By Jolie McCullough
In the final days of President Donald Trump’s tenure, the U.S. Department of Health and Human Services agreed Friday to extend for 10 years Texas’ health care safety net for uninsured residents.
The federal funding agreement, known as the 1115 waiver, reimburses hospitals for the “uncompensated care” they provide to patients without health insurance. It also pays for innovative health care projects that serve low-income Texans, often for mental health services. Safety-net hospitals have relied on the waiver to serve poor, uninsured Texans, and it was set to expire — alarming a broad coalition of doctors, hospitals and patient advocates who feared the funding could be lost.
The new agreement will continue hospital reimbursements until September 2030, but it will allow the innovation fund to expire this year, according to a government letter announcing the waiver extension. A new program will be implemented to partially fund behavioral and mental health clinics.
The state’s first 1115 waiver was approved in 2011 and was meant to be a “bridge” to Medicaid expansion under the newly passed Affordable Care Act. But a few months after the signing of the Texas waiver, a U.S. Supreme Court ruling gutted the Medicaid expansion portion of the sweeping federal health law. And Republican leadership in Texas — which has the nation’s highest rate of uninsured residents — stood fast against expanding Medicaid.

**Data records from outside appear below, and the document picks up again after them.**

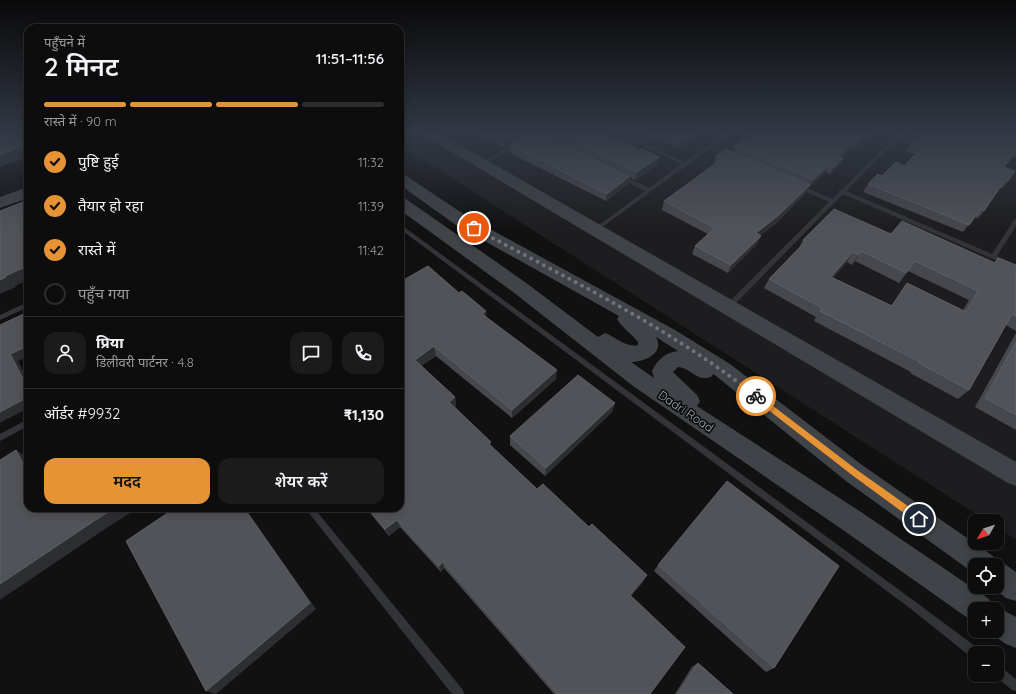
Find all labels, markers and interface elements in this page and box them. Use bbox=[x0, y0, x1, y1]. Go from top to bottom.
text: पहुँचने में bbox=[44, 34, 85, 50]
text: 11:51–11:56 bbox=[316, 49, 384, 68]
text: 2 मिनट bbox=[44, 50, 119, 83]
text: रास्ते में · 90 m bbox=[44, 113, 117, 129]
icon: check bbox=[44, 151, 66, 173]
text: पुष्टि हुई bbox=[78, 152, 119, 171]
text: 11:32 bbox=[358, 154, 384, 170]
icon: check bbox=[44, 195, 66, 217]
text: तैयार हो रहा bbox=[78, 196, 143, 215]
text: 11:39 bbox=[358, 198, 384, 214]
pin bbox=[457, 211, 491, 245]
icon: bag bbox=[463, 217, 485, 239]
icon: check bbox=[44, 239, 66, 261]
text: रास्ते में bbox=[78, 240, 115, 259]
text: 11:42 bbox=[358, 242, 384, 258]
text: पहुँच गया bbox=[78, 284, 129, 303]
button: person bbox=[44, 332, 86, 374]
button: chat bbox=[290, 332, 332, 374]
button: phone bbox=[342, 332, 384, 374]
text: प्रिया bbox=[96, 333, 124, 352]
text: डिलीवरी पार्टनर · 4.8 bbox=[96, 354, 194, 370]
courier bbox=[736, 376, 776, 416]
icon: bike bbox=[745, 385, 767, 407]
street label: Dadri Road bbox=[656, 387, 716, 435]
text: ऑर्डर #9932 bbox=[44, 404, 120, 423]
text: ₹1,130 bbox=[344, 405, 384, 424]
button: मदद bbox=[44, 458, 210, 504]
button: शेयर करें bbox=[218, 458, 384, 504]
pin bbox=[902, 502, 936, 536]
icon: home bbox=[908, 508, 930, 530]
north arrow bbox=[968, 514, 1004, 550]
map controls bbox=[968, 514, 1004, 682]
button: locate bbox=[968, 558, 1004, 594]
button: + bbox=[968, 602, 1004, 638]
button: − bbox=[968, 646, 1004, 682]

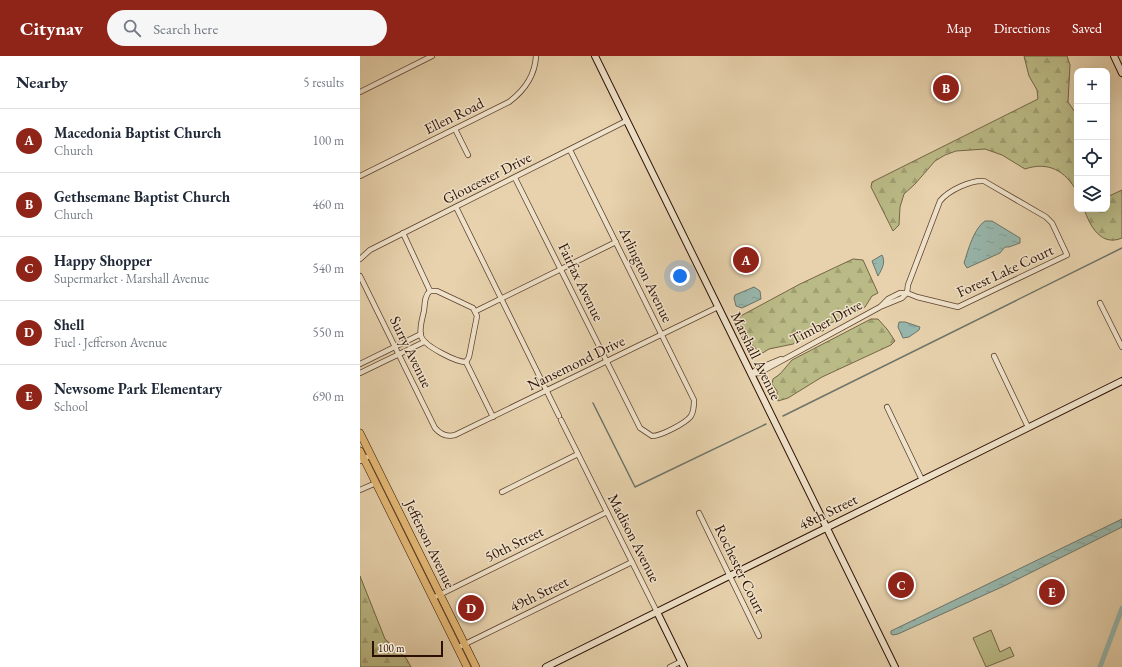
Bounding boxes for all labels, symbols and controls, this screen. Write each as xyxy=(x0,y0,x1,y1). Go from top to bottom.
search box xyxy=(107,10,387,46)
text: Citynav xyxy=(20,16,83,41)
icon: search xyxy=(121,17,143,39)
text: Search here xyxy=(153,19,218,38)
text: Map xyxy=(946,19,972,37)
text: Directions xyxy=(994,19,1050,37)
text: Saved xyxy=(1072,19,1102,37)
map controls xyxy=(1074,68,1110,212)
button: + xyxy=(1074,68,1110,104)
text: Nearby xyxy=(16,71,68,93)
pin: B xyxy=(933,73,959,103)
text: 5 results xyxy=(303,74,344,91)
street label: Ellen Road xyxy=(421,93,487,138)
button: − xyxy=(1074,104,1110,140)
text: Macedonia Baptist Church xyxy=(54,123,221,142)
text: A xyxy=(24,132,34,149)
text: 100 m xyxy=(313,132,344,149)
button: locate xyxy=(1074,140,1110,176)
text: Church xyxy=(54,142,93,159)
street label: Gloucester Drive xyxy=(439,147,534,208)
button: layers xyxy=(1074,176,1110,212)
text: Gethsemane Baptist Church xyxy=(54,187,230,206)
text: B xyxy=(25,196,33,213)
text: 460 m xyxy=(313,196,344,213)
text: Church xyxy=(54,206,93,223)
street label: Arlington Avenue xyxy=(615,223,678,325)
street label: Fairfax Avenue xyxy=(554,240,609,324)
street label: Forest Lake Court xyxy=(953,240,1056,301)
pin: A xyxy=(733,245,759,275)
text: Happy Shopper xyxy=(54,251,152,270)
text: C xyxy=(24,260,34,277)
text: 540 m xyxy=(313,260,344,277)
your location xyxy=(670,266,690,286)
text: Supermarket · Marshall Avenue xyxy=(54,270,209,287)
street label: Timber Drive xyxy=(786,295,865,348)
street label: Marshall Avenue xyxy=(727,308,786,403)
street label: Surry Avenue xyxy=(386,313,437,391)
text: Shell xyxy=(54,315,85,334)
text: D xyxy=(24,324,34,341)
text: 550 m xyxy=(313,324,344,341)
street label: Nansemond Drive xyxy=(524,331,628,394)
text: Fuel · Jefferson Avenue xyxy=(54,334,167,351)
text: Newsome Park Elementary xyxy=(54,379,222,398)
text: E xyxy=(25,388,33,405)
text: 690 m xyxy=(313,388,344,405)
text: School xyxy=(54,398,88,415)
street label: 48th Street xyxy=(795,489,860,534)
street label: Madison Avenue xyxy=(604,490,665,585)
street label: Jefferson Avenue xyxy=(400,495,460,591)
street label: 50th Street xyxy=(481,521,546,566)
street label: Rochester Court xyxy=(711,521,770,617)
pin: C xyxy=(888,570,914,600)
street label: 49th Street xyxy=(506,571,571,616)
pin: E xyxy=(1039,577,1065,607)
pin: D xyxy=(458,593,484,623)
scale bar xyxy=(372,639,443,658)
text: 100 m xyxy=(378,641,405,655)

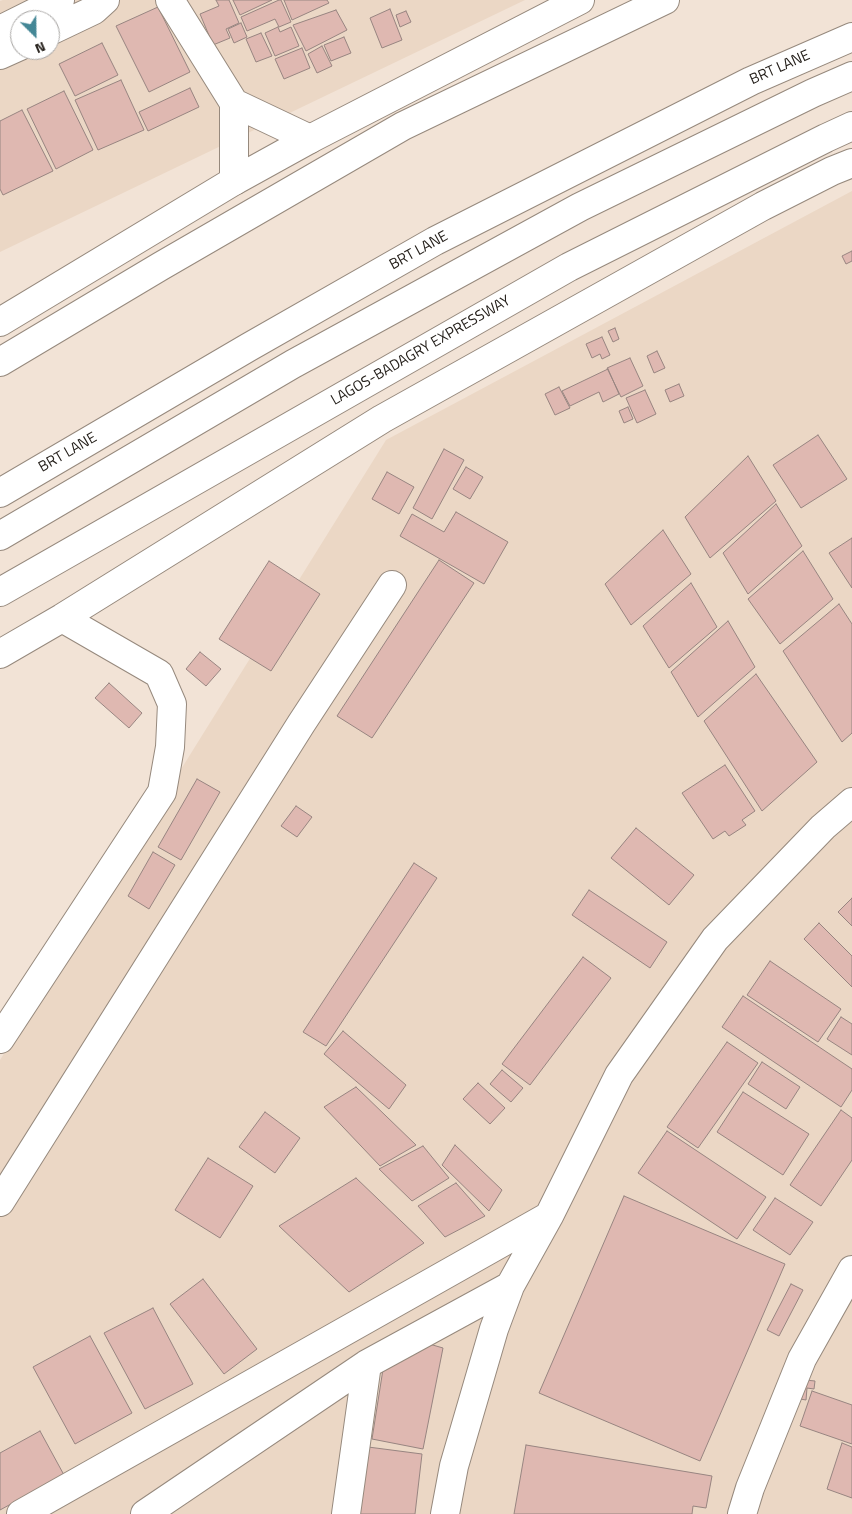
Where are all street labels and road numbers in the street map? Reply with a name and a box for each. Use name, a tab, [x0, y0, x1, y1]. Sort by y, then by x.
street label: BRT LANE	[747, 47, 813, 89]
street label: BRT LANE	[387, 228, 451, 274]
street label: LAGOS-BADAGRY EXPRESSWAY	[328, 292, 514, 410]
street label: BRT LANE	[36, 429, 100, 477]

But state officials have worked to keep the waiver’s federal funding, which was last extended for five years in 2017 by the new federal administration under President Donald Trump. Now, his administration has again extended the waiver as one of its last acts, this time by 10 years.
Some Republicans applauded the extension Friday night. State Rep. James Frank of Wichita Falls tweeted that the extension will “allow the Lege to focus on improving Medicaid and reducing health care costs for ALL Texans.”
But those pushing to insure more Texans criticized the state for seeking an extension early, while Trump was still in office, and the federal government for approving the request without a public comment period. Three Texas organizations that advocate for expanded health care said in a recent letter to the federal government that the coronavirus pandemic has left even more people uninsured.
“Texas has relied on its waiver funding to address significant gaps in care that result in large part from the state’s failure to expand coverage,” the letter said.